I think, in general, if you’re passionate about exposing something it’s critical to be creative about how you approach the material, and think carefully about whose hearts and minds you want to change. This film is not for women, girls or survivors. It’s to shock men and boys into being more proactive about the culture we all live in, and take steps to change it.
 
Filmmaker: Through her internet activism Alexandria Goddard really put the idea of “rape culture” into the collective consciousness, though there’s a great cost to this for the victims, as she readily acknowledges. I would add that there’s an added cost to investigators, who need to keep their cases under wrap and out of jeopardy.

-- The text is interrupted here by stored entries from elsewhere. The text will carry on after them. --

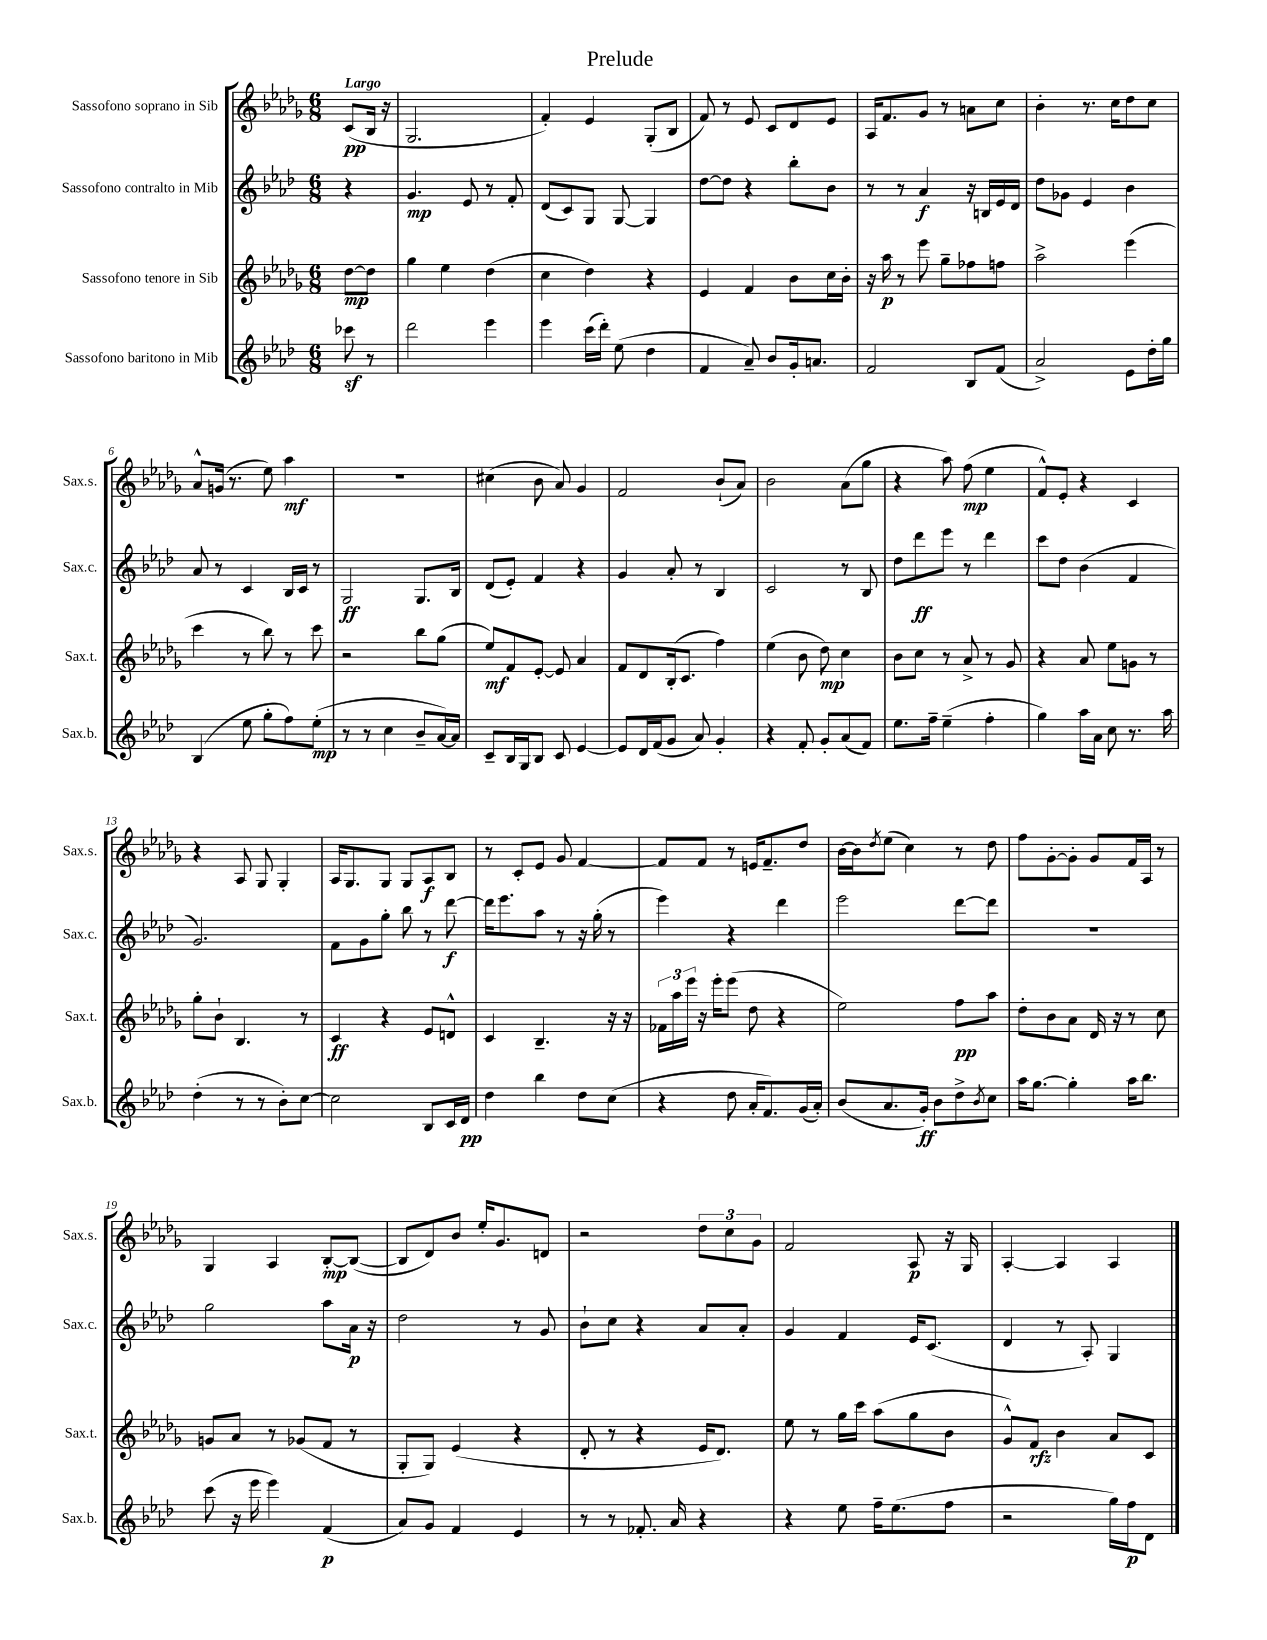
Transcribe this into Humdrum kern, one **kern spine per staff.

**kern	**kern	**kern	**kern
*staff4	*staff3	*staff2	*staff1
*clefG2	*clefG2	*clefG2	*clefG2
*k[b-e-a-d-]	*k[b-e-a-d-g-]	*k[b-e-a-d-]	*k[b-e-a-d-g-]
*M6/8	*M6/8	*M6/8	*M6/8
8ccc-	[8dd-	4r	(8c
8r	8dd-]	.	16B-
.	.	.	16r
=	=	=	=
2ddd-	4gg-	4.g	2.G-
.	4ee-	.	.
.	.	8e-	.
4eee-	(4dd-	8r	.
.	.	8f'	.
=	=	=	=
4eee-	4cc	(8d-	4f')
.	.	8c)	.
(16ccc	4dd-)	8G	4e-
16ddd-')	.	.	.
(8ee-	.	[8G	.
4dd-	4r	4G]	(8G-'
.	.	.	8B-
=	=	=	=
4f	4e-	[8dd-	8f)
.	.	8dd-]	8r
8a-~)	4f	4r	8e-
8b-	.	.	8c
16g'	8b-	8bb-'	8d-
8.a	.	.	.
.	16cc	8b-	8e-
.	16b-'	.	.
=	=	=	=
2f	16r	8r	16A-
.	16aa-	.	8.f
.	8r	8r	.
.	8eee-	4a-	8g-
.	8gg-~	.	8r
8B-	8ff-	16r	8a
.	.	16B	.
(8f	8ff	16e-	8cc
.	.	16d-	.
=	=	=	=
2a-^)	2aa-^	8dd-	4b-'
.	.	8g-	.
.	.	4e-	8.r
.	.	.	16cc
8e-	(4eee-	4b-	8dd-
16dd-'	.	.	8cc
16gg	.	.	.
=	=	=	=
(4B-	4ccc	8a-	8a-^^
.	.	8r	(16g
.	.	.	8.r
8ee-	8r	4c	.
8gg'	8bb-)	.	8ee-)
8ff)	8r	16B-	4aa-
.	.	16c	.
(8ee-'	8ccc	8r	.
=	=	=	=
8r	2r	2G	2.r
8r	.	.	.
4cc	.	.	.
8b-~	8bb-	8.G	.
[16a-)	(8gg-	.	.
16a-]	.	16B-	.
=	=	=	=
8c~	8ee-)	(8d-	(4cc#
16B-	8f	8e-')	.
16G	.	.	.
8B-	[8e-'	4f	8b-
8c	8e-]	.	8a-)
[4e-	4a-	4r	4g-
=	=	=	=
8e-]	8f	4g	2f
16d-	8d-	.	.
(16f	.	.	.
8g	(16B-'	8a-'	.
.	8.c	.	.
8a-)	.	8r	.
4g'	4ff)	4B-	(8b-`
.	.	.	8a-)
=	=	=	=
4r	(4ee-	2c	2b-
8f'	8b-	.	.
8g'	8dd-)	.	.
(8a-	4cc	8r	(8a-
8f)	.	8B-	8gg-
=	=	=	=
8.ee-	8b-	8dd-	4r
.	8cc	8ddd-	.
16ff~	.	.	.
(4ee-~	8r	8eee-	8aa-)
.	8a-^	8r	(8ff
4ff'	8r	4ddd-	4ee-
.	8g-	.	.
=	=	=	=
4gg)	4r	8ccc	8f^^)
.	.	8dd-	8e-'
16aa-	8a-	(4b-	4r
16a-	.	.	.
8cc	8ee-	.	.
8.r	8g	4f	4c
.	8r	.	.
16aa-	.	.	.
=	=	=	=
(4dd-'	8gg-'	2.g)	4r
.	8b-`	.	.
8r	4.B-	.	8A-
8r	.	.	8G-
8b-')	.	.	4G-'
[8cc	8r	.	.
=	=	=	=
2cc]	4c	8f	16A-
.	.	.	8.G-
.	.	8g	.
.	4r	8gg'	8G-
.	.	8bb-	8G-
8B-	8e-	8r	8A-
16c	8d^^	[8ddd-	8B-
16d-	.	.	.
=	=	=	=
4dd-	4c	16ddd-]	8r
.	.	8.eee-	.
.	.	.	8c'
4bb-	4.B-~	8aa-	8e-
.	.	8r	8g-
8dd-	.	16r	[4f
.	.	(16gg'	.
(8cc	16r	8r	.
.	16r	.	.
=	=	=	=
4r	24f-	4eee-)	8f]
.	24aa-	.	.
.	24eee-	.	.
.	16r	.	8f
.	16eee-'	.	.
8dd-	(8eee-	4r	8r
16a-'	8dd-	.	16e
8.f)	.	.	8.f~
.	4r	4ddd-	.
(16g	.	.	8dd-
16a-')	.	.	.
=	=	=	=
(8b-	2ee-)	2eee-	[16b-
.	.	.	16b-]
.	.	.	8qdd-
8.a-	.	.	(8ee-
.	.	.	4cc)
16g')	.	.	.
8b-	.	.	.
8dd-^	8ff	[8ddd-	8r
8qb-	.	.	.
8cc	8aa-	8ddd-]	8dd-
=	=	=	=
16aa-	8dd-'	2.r	8ff
[8.gg	.	.	.
.	8b-	.	[8g-'
4gg']	8a-	.	8g-']
.	16d-	.	8g-
.	16r	.	.
16aa-	8r	.	16f
8.bb-	.	.	16A-
.	8cc	.	8r
=	=	=	=
(8ccc	8g	2gg	4G-
16r	8a-	.	.
16eee-	.	.	.
4eee-)	8r	.	4A-
.	(8g-	.	.
(4f	8f	8aa-	[8B-'
.	8r	16a-	(8B-_
.	.	16r	.
=	=	=	=
8a-)	8G-'	2dd-	8B-]
8g	8G-)	.	8d-)
4f	(4e-	.	8b-
.	.	.	16ee-'
.	.	.	8.g-
4e-	4r	8r	.
.	.	8g	8d
=	=	=	=
8r	8d-'	8b-`	2r
8r	8r	8cc	.
8.f-'	4r	4r	.
16a-	.	.	.
4r	16e-	8a-	12dd-
.	8.d-)	.	.
.	.	.	12cc
.	.	8a-'	.
.	.	.	12g-
=	=	=	=
4r	8ee-	4g	2f
.	8r	.	.
8ee-	16gg-	4f	.
.	16ccc	.	.
16ff~	(8aa-	.	.
(8.ee-	.	.	.
.	8gg-	16e-	8A-
.	.	(8.c	.
8ff	8b-	.	16r
.	.	.	16G-
=	=	=	=
2r	8g-^^)	4d-	[4A-'
.	8f	.	.
.	4b-	8r	4A-]
.	.	8A-')	.
16gg)	8a-	4G	4A-
16ff	.	.	.
8d-	8c	.	.
==	==	==	==
*-	*-	*-	*-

And even to innocent bystanders, as we saw with the Boston Marathon bombing (when a man who’d tragically disappeared was wrongfully identified as a suspect by Reddit). As a technologist, do you worry about the proliferation of online vigilante justice?
   
Schwartzman: This is a fascinating question and thorny set of issues. Unfortunately, our social media platforms do little to protect users from harassment, so I’m always concerned about the ire women, people of color, and queer people experience online just for being there. But there’s something important and powerful about the people having access to each other, and fact-checking and creating organic, grassroots movements. That’s key. 

Filmmaker: You’re the creator of the award-winning mobile app “Circle of 6,” which is being used in dozens of countries to reduce sexual violence. But are you hopeful that technology can actually be a force for gender equality around the globe, especially when so much of the tech world is male-driven? Are there other remedies in addition to just having more women in tech?

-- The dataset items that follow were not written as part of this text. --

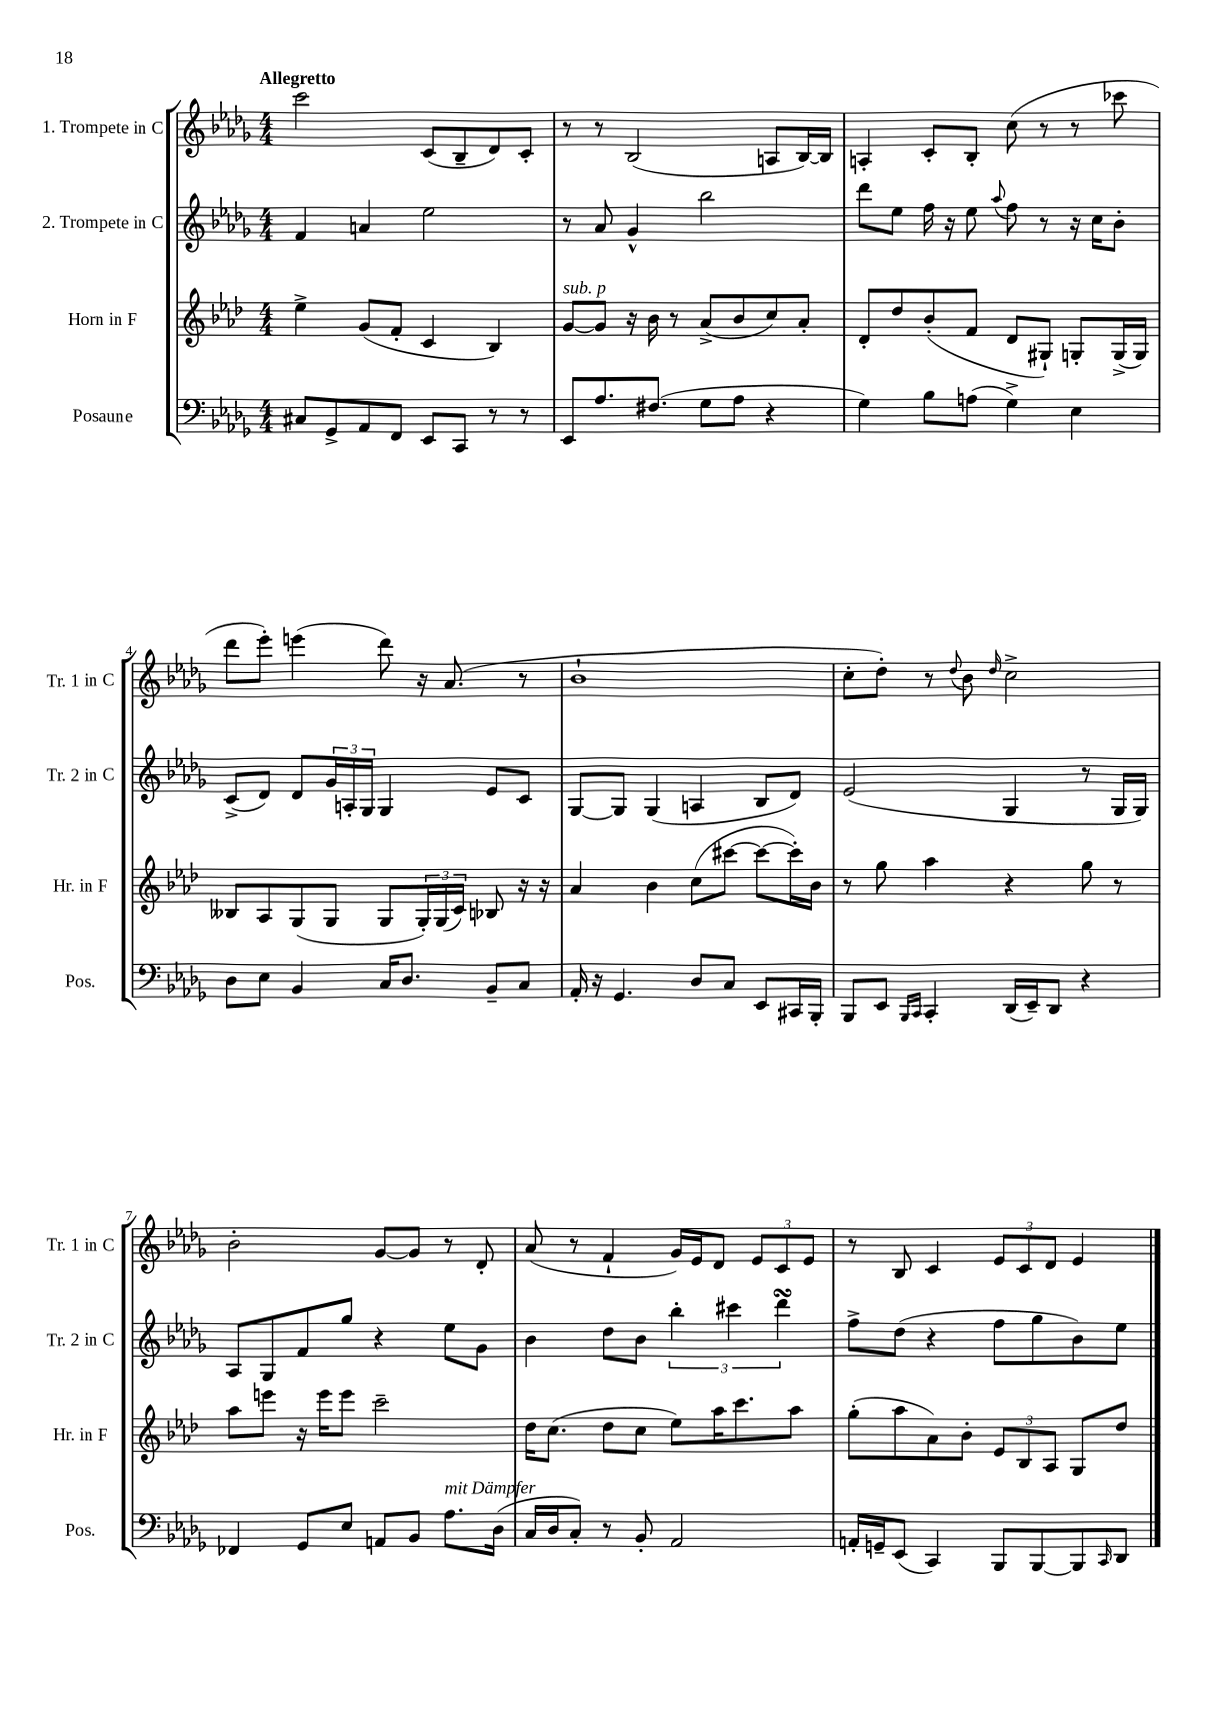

**kern	**kern	**kern	**kern
*staff4	*staff3	*staff2	*staff1
*clefF4	*clefG2	*clefG2	*clefG2
*k[b-e-a-d-g-]	*k[b-e-a-d-]	*k[b-e-a-d-g-]	*k[b-e-a-d-g-]
*M4/4	*M4/4	*M4/4	*M4/4
8C#	4ee-^	4f	2ccc
8GG-^	.	.	.
8AA-	(8g	4a	.
8FF	8f'	.	.
8EE-	4c	2ee-	(8c
8CC	.	.	8B-~
8r	4B-)	.	8d-)
8r	.	.	8c'
=	=	=	=
8EE-	[8g	8r	8r
8.A-	8g]	8a-	8r
.	16r	4g-^^	(2B-
(8.F#	16b-	.	.
.	8r	.	.
8G-	(8a-^	2bb-	.
8A-	8b-	.	.
4r	8cc)	.	8A
.	8a-'	.	[16B-)
.	.	.	16B-]
=	=	=	=
4G-)	8d-'	8ddd-	4A'
.	8dd-	8ee-	.
8B-	(8b-'	16ff	8c'
.	.	16r	.
(8A	8f	8ee-	8B-'
.	.	8qqaa-	.
4G-^)	8d-	8ff	(8cc
.	8G#`)	8r	8r
4E-	8G'	16r	8r
.	.	16cc	.
.	(16G^	8b-'	8ccc-
.	16G)	.	.
=	=	=	=
8D-	8B--	(8c^	8ddd-
8E-	8A-	8d-)	8eee-')
4BB-	(8G	8d-	(4eee
.	8G	24g-	.
.	.	24A'	.
.	.	24G-	.
16C	8G	4G-	8ddd-)
8.D-	.	.	.
.	24G')	.	16r
.	(24G	.	.
.	.	.	(8.a-
.	24c)	.	.
8BB-~	8B-	8e-	.
8C	16r	8c	8r
.	16r	.	.
=	=	=	=
16AA-'	4a-	[8G-	1b-`
16r	.	.	.
4.GG-	.	8G-]	.
.	4b-	(4G-	.
8D-	(8cc	4A	.
8C	[8ccc#	.	.
8EE-	8ccc#_	8B-	.
16CC#	16ccc#'])	8d-)	.
16BBB-'	16b-	.	.
=	=	=	=
8BBB-	8r	(2e-	8cc'
8EE-	8gg	.	8dd-')
16qqBBB-	.	.	.
16qqCC	.	.	.
4CC'	4aa-	.	8r
.	.	.	8qqdd-
.	.	.	8b-
.	.	.	16qqdd-
(16DD-	4r	4G-	2cc^
16EE-~)	.	.	.
8DD-	.	.	.
4r	8gg	8r	.
.	8r	16G-	.
.	.	16G-)	.
=	=	=	=
4FF-	8aa-	8A-	2b-'
.	8eee	8G-	.
8GG-	16r	8f	.
.	16eee	.	.
8E-	8eee	8gg-	.
8AA	2ccc~	4r	[8g-
8BB-	.	.	8g-]
8.A-	.	8ee-	8r
.	.	8g-	8d-'
(16D-	.	.	.
=	=	=	=
16C	16dd-	4b-	(8a-
16D-	(8.cc	.	.
8C')	.	.	8r
8r	8dd-	8dd-	4f`
8BB-'	8cc	8b-	.
2AA-	8ee-)	6bb-'	16g-)
.	.	.	16e-
.	16aa-	.	8d-
.	.	6ccc#	.
.	8.ccc	.	.
.	.	.	12e-
.	.	6ddd-	12c
.	8aa-	.	.
.	.	.	12e-
=	=	=	=
16AA'	(8gg'	8ff^	8r
16GG~	.	.	.
(8EE-	8aa-	(8dd-	8B-
4CC)	8a-)	4r	4c
.	8b-'	.	.
8BBB-	12e-	8ff	12e-
.	12B-	.	12c
[8BBB-	.	8gg-	.
.	12A-	.	12d-
8BBB-]	8G	8b-)	4e-
16qqCC	.	.	.
8DD-	8dd-	8ee-	.
==	==	==	==
*-	*-	*-	*-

Schwartzman: It matters who is making the tech. Our tech is queer, women, and survivor-led technology that addresses safely, respectfully and thoughtfully the issues that affect our lives. It matters who makes the tech, it matters who is in the writing room, it matters who makes distribution decisions, who is behind the camera. Authorship matters.

My love affair with technology has come to a shattering end. There’s such a silo between the real world (ethics, gender, race) and developers. Venture capitalists don’t care about human rights, and what we get is a bunch of disruptive capitalistic crap. Or bias-enabled AI that we don’t need at best, and is harmful at worst.
 
I love creative problem solvers, though. And I hope more schools will put an emphasis on helping engineers see how their skills can effect change if they put their talents to human problems. So one solution is making sure MIT, CalTech, Carnegie Mellon, and every single “learn to code 101” course emphasizes ethics — and that every engineer has to take some basic civics, race, gender, and environmental science and its impact on humans courses. That way they can see the real world implications and biases of the tools they are making. And on the flip side, figure out when and how we can prioritize ethical STEM, and pay for innovations in the space that are not solely profit driven.

On the plus side, my love affair with art and storytelling has exploded. In these dark times if we don’t make things that matter, that inspire, that break molds and boundaries, we’re doomed. So make art — it’s survival!